Abends fällt mal wieder mein HD-Fernseher aus (so alle paar Wochen für ein paar Stunden). Also auch kein Filmegucken. Dann habe ich eine Frage an Google gestellt. Wie ist es eigentlich, wenn man vom ziemlich digitalisierten zum analogen, realen Leben zurückkehren will? Dazu habe ich zwei Links gefunden. https://bit.ly/2X8rVA6 .Bei Smartphonebesitzern - es sollen über 90% aller Deutschen sein - verschmelzen die digitalen und die realen Welten. Ich habe nur ein Handy, das ich selten brauche, aber mein Laptop leistet die gleichen Dienste. Mein reales Leben ist nämlich ebenfalls mit dem digitalen eng verschmolzen. Was macht das mit einem? Außer Entfremdung von da draußen engt es die Wahrnehmung und die Gefühle ein. Und die Sinne. Dann: Zehn Dinge, die man wieder im Realleben machen sollte. https://bit.ly/2EjbU36

-Mal wieder ins Kino gehen
-Fotos abziehen lassen - das habe ich schon lange nicht mehr gemacht.
-Mit Leuten sprechen, anrufen. Da gibt es nicht viele, ein paar nahestehende Menschen, Nachbarn, mit denen man übers Nüssesammeln usw. mal ins Gespräch kommt.

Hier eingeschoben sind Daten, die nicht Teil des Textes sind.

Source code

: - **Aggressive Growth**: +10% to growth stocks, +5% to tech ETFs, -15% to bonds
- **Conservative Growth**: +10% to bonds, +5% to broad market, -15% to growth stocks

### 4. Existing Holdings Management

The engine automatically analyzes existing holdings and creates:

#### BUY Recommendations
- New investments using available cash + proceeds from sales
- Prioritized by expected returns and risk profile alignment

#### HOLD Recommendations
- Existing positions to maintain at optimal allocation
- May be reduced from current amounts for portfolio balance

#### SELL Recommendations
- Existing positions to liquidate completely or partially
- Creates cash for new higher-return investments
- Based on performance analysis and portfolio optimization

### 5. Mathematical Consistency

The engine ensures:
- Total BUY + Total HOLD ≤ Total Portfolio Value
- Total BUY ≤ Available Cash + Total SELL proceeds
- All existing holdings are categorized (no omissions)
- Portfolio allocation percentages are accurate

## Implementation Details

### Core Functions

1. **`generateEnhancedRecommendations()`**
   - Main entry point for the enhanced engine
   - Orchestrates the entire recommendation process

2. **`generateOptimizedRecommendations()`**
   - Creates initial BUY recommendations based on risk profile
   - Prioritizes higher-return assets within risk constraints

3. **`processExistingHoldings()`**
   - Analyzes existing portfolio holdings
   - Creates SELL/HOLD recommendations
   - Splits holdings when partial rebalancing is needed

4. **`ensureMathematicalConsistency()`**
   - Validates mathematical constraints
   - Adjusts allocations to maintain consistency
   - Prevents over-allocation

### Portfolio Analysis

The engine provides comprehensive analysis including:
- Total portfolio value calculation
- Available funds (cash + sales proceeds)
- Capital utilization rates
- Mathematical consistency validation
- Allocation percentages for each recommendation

Im Schwimmbad immer wieder Smalltalks. Zufallsgespräche wie gestern im Antiquariat in Weil der Stadt oder mit Exmann und Lebenspartner. Ex überreichte mir das Muttertagsgeschenk unseres Sohnes, einen Krimi von Nele Neuhaus. Dazu eine handschriftliche Karte, die mich an die Worte aus seiner Kinderzeit erinnerten. Filmreif der Einwand des Ex zum Jetzigen, der sich über die Einmischung der Exgatten in die neuen Beziehungen ereifert hatte: "Du bist ein Göckele". Darauf dieser: "Ein Gockel hat immer mindestens drei Hennen!" Mein Ex und ich lachten minutenlang darüber, denn es gibt wirklich drei Hennen!

-Konzerte besucht haben wir auch schon lange nicht mehr und sind in letzter Zeit nicht weiter als in die Schweiz gereist. Aber ich lese dicke Bücher und Zeitungen, und wir treiben uns draußen herum, wann immer das Wetter mitmacht. Und kreativ war ich die letzten neunzehn Jahre auch.

Am Allerbesten sind die Spaziergänge und Wanderungen in der Natur. Vorgestern waren wir auf der Pfullinger Wiese und begegneten nur zwei Personen (am Wochenenden ist es dort manchmal recht voll). Einer mit Strohhut meinte auf die Frage, ob dahinten noch mehr von den Orchideen kommen: "Das hier ist nur die Ouvertüre!" Der andere war allein unterwegs und verschwand schnell Richtung Trauf. Zusammen mit dem tausendfachen Grillen der Zikaden war es in der Tat wie der Besuch eines Freilandkonzertes. Auf dem Rückweg fanden wir einen Kreuzenzian, den wir bisher nur im botanischen Garten in Tübingen gesehen hatten. Der Bärlauch blühte noch und duftete wie beim Italiener. Nur in der Natur, beim Kochen und Essen und bei Ausflügen kann man die Welt noch mit allen Sinnen erfassen.